==== WORKING DATA

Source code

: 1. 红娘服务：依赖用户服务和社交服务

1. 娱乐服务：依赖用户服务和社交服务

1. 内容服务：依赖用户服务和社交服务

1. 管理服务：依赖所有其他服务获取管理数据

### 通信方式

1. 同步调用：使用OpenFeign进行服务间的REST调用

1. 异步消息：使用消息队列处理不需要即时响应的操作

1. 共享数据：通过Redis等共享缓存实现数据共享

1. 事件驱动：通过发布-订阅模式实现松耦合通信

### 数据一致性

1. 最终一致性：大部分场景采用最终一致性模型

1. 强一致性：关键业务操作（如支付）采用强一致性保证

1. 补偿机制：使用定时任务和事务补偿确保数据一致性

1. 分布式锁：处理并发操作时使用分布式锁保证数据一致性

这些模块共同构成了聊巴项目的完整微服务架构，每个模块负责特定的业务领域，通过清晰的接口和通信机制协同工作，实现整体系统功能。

========

TASK TO COMPLETE:
Rewrite each non-blank line of the material as a row of a Markdown table with two columns: Row, holding a sequential number, and Line, holding the line's text.

ANSWER:
| Row | Line |
|---|---|
| 1 | Source code |
| 2 | : 1. 红娘服务：依赖用户服务和社交服务 |
| 3 | 1. 娱乐服务：依赖用户服务和社交服务 |
| 4 | 1. 内容服务：依赖用户服务和社交服务 |
| 5 | 1. 管理服务：依赖所有其他服务获取管理数据 |
| 6 | ### 通信方式 |
| 7 | 1. 同步调用：使用OpenFeign进行服务间的REST调用 |
| 8 | 1. 异步消息：使用消息队列处理不需要即时响应的操作 |
| 9 | 1. 共享数据：通过Redis等共享缓存实现数据共享 |
| 10 | 1. 事件驱动：通过发布-订阅模式实现松耦合通信 |
| 11 | ### 数据一致性 |
| 12 | 1. 最终一致性：大部分场景采用最终一致性模型 |
| 13 | 1. 强一致性：关键业务操作（如支付）采用强一致性保证 |
| 14 | 1. 补偿机制：使用定时任务和事务补偿确保数据一致性 |
| 15 | 1. 分布式锁：处理并发操作时使用分布式锁保证数据一致性 |
| 16 | 这些模块共同构成了聊巴项目的完整微服务架构，每个模块负责特定的业务领域，通过清晰的接口和通信机制协同工作，实现整体系统功能。 |